No, so there's a couple of good tools to do it. Asciiflow.org I think is a fantastic tool. I would highly recommend it. I think it's not maintained very well though. Microphone 1. Are you publishing the tools you wrote? I will be publishing the tools at some point. When they are less
when they are less ugly. I will be definitely publishing all of the automatic malware runs and the GIFs generated by them so that people can easily Google for the virus names and get actual real-time versions. The hardest thing that I found is when looking at virus names was literally just finding any information about them and
one of the things I really wish existed at the time of writing this talk was being able to just query a name and be like, oh, yeah, this virus looks like it does this. Since I saw Microphone 1 first, let's go with that. Did you find any viruses that had signage in them? Not signage of today, but the name of the author
was very proud of what he wrote. Yeah, there's some notable examples. Quite a few of them will try and name. So, DOS viruses do have obviously sample names in the same way that we still today give viruses names. A lot of the time, you will just encode a string that you want the virus to be named somewhere in the file,
just a random string doing nothing. It's like, oh, okay, they clearly wanted to be called Tempest.
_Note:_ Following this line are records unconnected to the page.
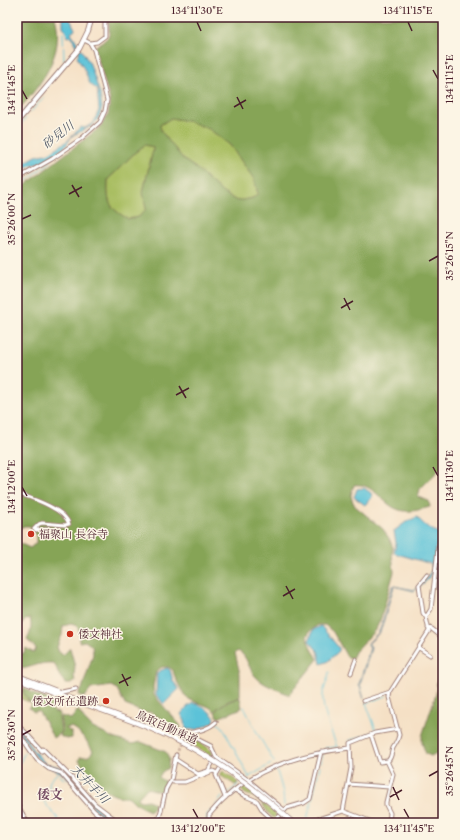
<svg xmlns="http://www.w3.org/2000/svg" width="460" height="840" viewBox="0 0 460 840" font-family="'Libre Caslon Text','Noto Serif JP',serif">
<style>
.green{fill:#a8bd61;stroke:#796e46}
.forest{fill:#86a457;stroke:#686241;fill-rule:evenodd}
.water{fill:#5bc2d8;stroke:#527082}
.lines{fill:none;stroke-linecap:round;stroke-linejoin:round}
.stream{stroke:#5bc2d8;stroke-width:1}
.minor-tunnel{stroke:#d3b9a6;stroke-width:3;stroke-dasharray:3 1.5;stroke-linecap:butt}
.minor-casing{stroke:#a08078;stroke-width:5}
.major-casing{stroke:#a08078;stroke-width:6}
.highway-casing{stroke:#a08078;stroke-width:6}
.minor{stroke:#fff;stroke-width:3}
.major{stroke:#fff;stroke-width:4}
.highway{stroke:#fff;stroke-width:4.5}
.highway-bridge-casing{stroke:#a08078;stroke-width:6;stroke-linecap:butt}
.highway-bridge{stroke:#fff;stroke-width:4.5}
.ticks{fill:none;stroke:#4a1f2b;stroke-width:1.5}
.poi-dot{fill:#c8321e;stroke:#fcf5e5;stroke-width:1.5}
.labels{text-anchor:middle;stroke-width:3;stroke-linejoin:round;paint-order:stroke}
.poi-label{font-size:11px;fill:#4a1f2b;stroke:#fcf5e5;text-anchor:start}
.street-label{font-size:11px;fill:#4a1f2b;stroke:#fcf5e5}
.water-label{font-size:12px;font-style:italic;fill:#505868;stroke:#fcf5e5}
.quarter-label{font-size:13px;font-weight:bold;fill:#754c64;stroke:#fcf5e5}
.neatline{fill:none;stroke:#4a1f2b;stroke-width:1.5}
.ticks-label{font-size:10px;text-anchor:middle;fill:#4a1f2b}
</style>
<rect width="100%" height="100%" fill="#fcf5e5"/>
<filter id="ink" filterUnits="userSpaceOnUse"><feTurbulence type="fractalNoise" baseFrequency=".025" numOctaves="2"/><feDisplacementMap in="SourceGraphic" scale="8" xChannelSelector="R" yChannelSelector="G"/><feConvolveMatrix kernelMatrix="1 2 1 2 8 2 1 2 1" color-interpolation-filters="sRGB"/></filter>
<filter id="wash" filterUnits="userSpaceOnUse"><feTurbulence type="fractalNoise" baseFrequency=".012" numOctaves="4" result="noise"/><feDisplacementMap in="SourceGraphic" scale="16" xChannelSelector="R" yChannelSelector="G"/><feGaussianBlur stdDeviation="0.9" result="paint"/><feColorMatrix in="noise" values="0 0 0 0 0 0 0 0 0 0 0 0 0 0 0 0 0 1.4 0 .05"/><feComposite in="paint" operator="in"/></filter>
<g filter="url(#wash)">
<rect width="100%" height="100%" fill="#f5e0c5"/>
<path class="green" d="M171 118 188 121 209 129 230 145 254 179 258 194 253 198 237 201 223 193 197 169 184 160 161 131 160 125Z
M145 145 153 147V150L143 192 146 209 139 217 128 219C108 207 107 203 108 179 121 168 131 154 145 145Z
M17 685 25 688 23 692 29 702 17 697V690L21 692 23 691 17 689Z
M187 738C199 742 211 745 213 758L185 740Z
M223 771 238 782V783L235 785 220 775Z
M244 786 277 815 274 818C265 812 264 803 257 799 251 794 244 796 241 789Z"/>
<path class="forest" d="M17 17H55C66 55 40 85 17 112Z
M109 17H443V466L420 489 418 497 429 501 430 507C422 509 413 512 405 511 384 510 376 482 354 485L351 495 352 500 355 506 383 529 390 540 393 548 392 554 394 572 381 618 376 629 355 652 352 658 347 657 333 632 325 625H318L310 631 307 636 309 644 318 659 289 695C278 689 264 686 256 677 248 669 248 656 238 651L235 653 240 674V697L226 702 214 711C208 704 197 704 189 699 184 697 173 675 173 670L168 667H162L156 671 153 687 154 695 158 700 180 725 181 730 180 734 169 723 150 712 145 713 125 705 117 689 112 686 91 689 85 697H80L79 693 82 689 93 654 92 646 85 641 79 642V631L77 626 71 624 63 626 62 635 57 647 59 652 63 655 70 648 75 666 74 676 75 681 71 684H65C64 680 61 679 59 675 56 670 59 670 53 663 37 662 31 669 17 669L21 660 19 659 22 653 23 654 26 648 34 653 36 648 27 640C31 632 32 627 30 618L25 620 17 632V539L19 543 30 548 36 543V536L30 526H24L17 530V194L29 182 99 128 108 115 110 100 95 49 97 45C114 36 108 33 109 17ZM171 118 188 121 209 129 230 145 254 179 258 194 253 198 237 201 223 193 197 169 184 160 161 131 160 125ZM145 145 153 147V150L143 192 146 209 139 217 128 219C108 207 107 203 108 179 121 168 131 154 145 145Z
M443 552V604C434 587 439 570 443 552Z
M443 664V748L438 753 431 756 426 754 422 743V736L436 694 437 682Z
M25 688 36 695 55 702 52 709 54 712 59 713C59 719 60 724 61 730L60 733 53 738C49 728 44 720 38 711L34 712 29 708 31 704 23 692Z
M238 698H240L242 708 218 718 215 712C220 704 230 701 238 698Z
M78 710 84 719 93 728 111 737 132 744 141 742 166 752 169 759 168 768 162 772 159 777 162 780 165 781 164 787 161 792 147 788 138 798 140 801 148 800 153 802 154 806 150 811 141 807 139 804H136L129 797C106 799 90 777 79 760L80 757 89 756 93 751C87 741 81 733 71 727L66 728 72 733V738L67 739 60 736C65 729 59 723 61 716L71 719Z"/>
<path class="water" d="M63 17H69L75 29 71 32 72 34 90 64 100 94 102 108 99 117 93 125 72 136 65 147 44 162 28 166 17 171V167L36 156 49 153 67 141 81 127 85 128 93 123 99 110 97 89C87 83 89 81 85 71 83 66 79 62 77 57L79 52 71 36 68 37 63 26Z
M364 488 371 493 372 497 365 505 354 497 357 489Z
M417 517C424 525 432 532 442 533L435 549 436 552C433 572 432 579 414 591L394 586 382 626 380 632 368 644 371 648 360 684 364 699 359 684 370 648 367 644 379 632 381 627 393 586 415 590 424 581 432 570 431 564 394 553 396 543 394 531 406 522Z
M321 626 339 648V651L327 662 321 664 318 651 309 641 313 630Z
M167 668 170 670 173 681 179 689 164 704 156 695 157 673 159 671Z
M193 703C202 705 209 710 215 718L214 722 196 730 186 729 185 721 181 714 187 707Z
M17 726 24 735 33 750 45 763 62 768 95 805 103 814 117 823C100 823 79 790 68 778 59 768 45 769 36 757 29 748 24 738 17 729Z"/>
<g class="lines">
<path class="stream" d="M63 33 64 60
M23 111 51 79
M29 114 46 95
M17 128 26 118
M17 185 29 179 38 171 50 162
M244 707 254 727
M217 723 222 726 249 777
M255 729 274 762
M376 730 366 703 386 696
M348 741 371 733
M325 748 337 747C332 733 321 708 323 694 324 687 328 680 329 672
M321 762 323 754
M17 764 20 762 25 752
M274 768 277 771 283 792 284 805
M57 773C52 780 47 780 50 790L47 794 44 802 52 812 58 818 57 823
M58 774 64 779
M247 778 271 764
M227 794 240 783
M216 805 222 797
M217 809 227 798
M307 820 320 766
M83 823 94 814
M207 823V815L211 810"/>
</g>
</g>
<g filter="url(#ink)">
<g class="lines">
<path class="minor-tunnel" d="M176 755 184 737"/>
<defs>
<path id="minor" d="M90 43 97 42 105 36V17
M17 179 52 159 82 138 100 122 105 111 107 100 94 50 90 43 84 40
M17 493C31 498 65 509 69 524L65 525 42 523 39 524 34 529 36 530 50 529
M426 617 423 613 419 585 427 575
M428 628 432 629 443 638
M419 648 430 655
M351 673 356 659
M17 675 58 691 62 692 76 689
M363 701 390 692
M17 725 25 732 42 751 43 749 72 778 95 804 120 823
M17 731 37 760 49 769 61 773 94 811 110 823
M186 735V733C196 732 209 729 216 722
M371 735 380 762 387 761 393 774 386 802V805L390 813 389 823
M184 737 186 735H189L211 746 216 757 248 780 284 810
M175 759 198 774 208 771 214 760
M388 761C392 757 391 753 393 748 396 743 398 741 399 735L389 697 390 692 429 631 426 617 431 609 438 549 443 538
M222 765 216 775 225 797
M173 782H185L213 771 217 773
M348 784 389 787
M235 790 245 796 257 801 263 811 276 823
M343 811 351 768 350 743 375 733 398 729
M157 823 161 811 166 789 171 780 176 755
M209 823V815C214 809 220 802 226 797 260 766 305 753 350 748
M273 823 287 808 304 803 310 799 321 752
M306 823 343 811 375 823"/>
<path id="major" d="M17 122 79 49 88 31 92 17
M17 805 27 823"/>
<path id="highway" d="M17 678C79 705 146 720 204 755"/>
</defs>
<use href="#minor" class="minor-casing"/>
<use href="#major" class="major-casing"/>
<use href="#highway" class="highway-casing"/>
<use href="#minor" class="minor"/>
<use href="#major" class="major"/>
<use href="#highway" class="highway"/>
<defs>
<path id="highway-bridge" d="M204 755C236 774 265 797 293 823"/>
</defs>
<use href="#highway-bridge" class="highway-bridge-casing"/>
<use href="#highway-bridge" class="highway-bridge"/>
</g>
</g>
<path class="ticks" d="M197 22 201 31M408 22 412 31M433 70 438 79M22 90 27 99M237 97 243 109M234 107 246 100M72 185 79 197M69 194 82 187M22 219 31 215M429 261 438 256M344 298 350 310M341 308 353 301M179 386 186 398M176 395 189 388M433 467 438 476M22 487 27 496M286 586 293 599M283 596 295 589M122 674 128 686M119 683 131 677M22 735 31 730M429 776 438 771M393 787 399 800M390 797 402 790M193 809 198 818M404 809 409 818"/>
<g class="poi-dot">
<circle cx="31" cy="534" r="4"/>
<circle cx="70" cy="634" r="4"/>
<circle cx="106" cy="701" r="4"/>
</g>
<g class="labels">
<g class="poi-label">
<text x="39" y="538">福聚山 長谷寺</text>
<text x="78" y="638">倭文神社</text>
<text x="98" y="705" text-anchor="end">倭文所在遺跡</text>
</g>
<g class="street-label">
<text transform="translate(167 727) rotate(24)" y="4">鳥取自動車道</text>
</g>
<g class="water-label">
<text transform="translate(58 135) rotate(-38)" y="4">砂見川</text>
<text transform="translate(90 784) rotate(46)" y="4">大井手川</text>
</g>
<g class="quarter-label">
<text x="50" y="799">倭文</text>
</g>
</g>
<rect width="460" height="840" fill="none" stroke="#fcf5e5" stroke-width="44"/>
<rect x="22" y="22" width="416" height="796" class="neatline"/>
<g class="ticks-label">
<text x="197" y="14">134°11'30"E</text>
<text x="408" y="14">134°11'15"E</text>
<text transform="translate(449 79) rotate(-90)" y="4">134°11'15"E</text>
<text transform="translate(11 90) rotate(-90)" y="4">134°11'45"E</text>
<text transform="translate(11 219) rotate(-90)" y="4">35°26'00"N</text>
<text transform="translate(449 256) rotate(-90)" y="4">35°26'15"N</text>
<text transform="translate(449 476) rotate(-90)" y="4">134°11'30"E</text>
<text transform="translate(11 487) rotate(-90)" y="4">134°12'00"E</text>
<text transform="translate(11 735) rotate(-90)" y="4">35°26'30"N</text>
<text transform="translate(449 771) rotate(-90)" y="4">35°26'45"N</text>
<text x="198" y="832">134°12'00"E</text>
<text x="409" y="832">134°11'45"E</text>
</g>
</svg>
So, that does happen. One of the favorite examples is the brain malware, which literally encodes an address and phone number of the author. I believe in Pakistan. And there's a fantastic mini-documentary by F-Secure
where they go and visit the people who wrote it. It's a super interesting watch, and I would really recommend it. Indeed, yes. Microphone 2. Did you have any chance to look at any kind of viruses that did not modify the files themselves? For example, one of the largest virus
infections at the time was a virus called Nymella, which modified the master boot record. Yeah, master boot record, I did consider. It was more of a time problem that I had to deal with. Getting to the point where you could brute force time and date combinations and looking for master boot record changes was really hard.
I am super interested in reviewing effectively the root kits of the era. But, yeah, that's definitely something I will look into in the future. And we have yet another question from the internet. Yeah, it's even from the same guy. Oh, damn.
Is the web somewhere? It probably will be. I wouldn't expect it to work well in any use case, though. It's effectively designed to not work correctly, right? What was the spec? It basically fails at every single. Anything awkward,
I just went, oh, that's fine. We're probably far enough down it anyway. Where are we? Be aware this is the feature list. So is that a follow-up question from the internet? No, it's a new one. It's a new one. Good. I don't know how serious it is, but would it be possible or a good
idea to use machine learning to create new DOS malware from the existing samples? It would not be a good idea, but I like how you think.
Actually, I saw somebody trying to use NLP to generate viruses. You could probably do Markov chains with X86, to be honest. Please don't do that. Please. Don't try this at home. I have seen things. Please don't do that. So, I think we've run out of questions.
Going once, going twice. Let's thank Ben for this marvellous retrospective talk.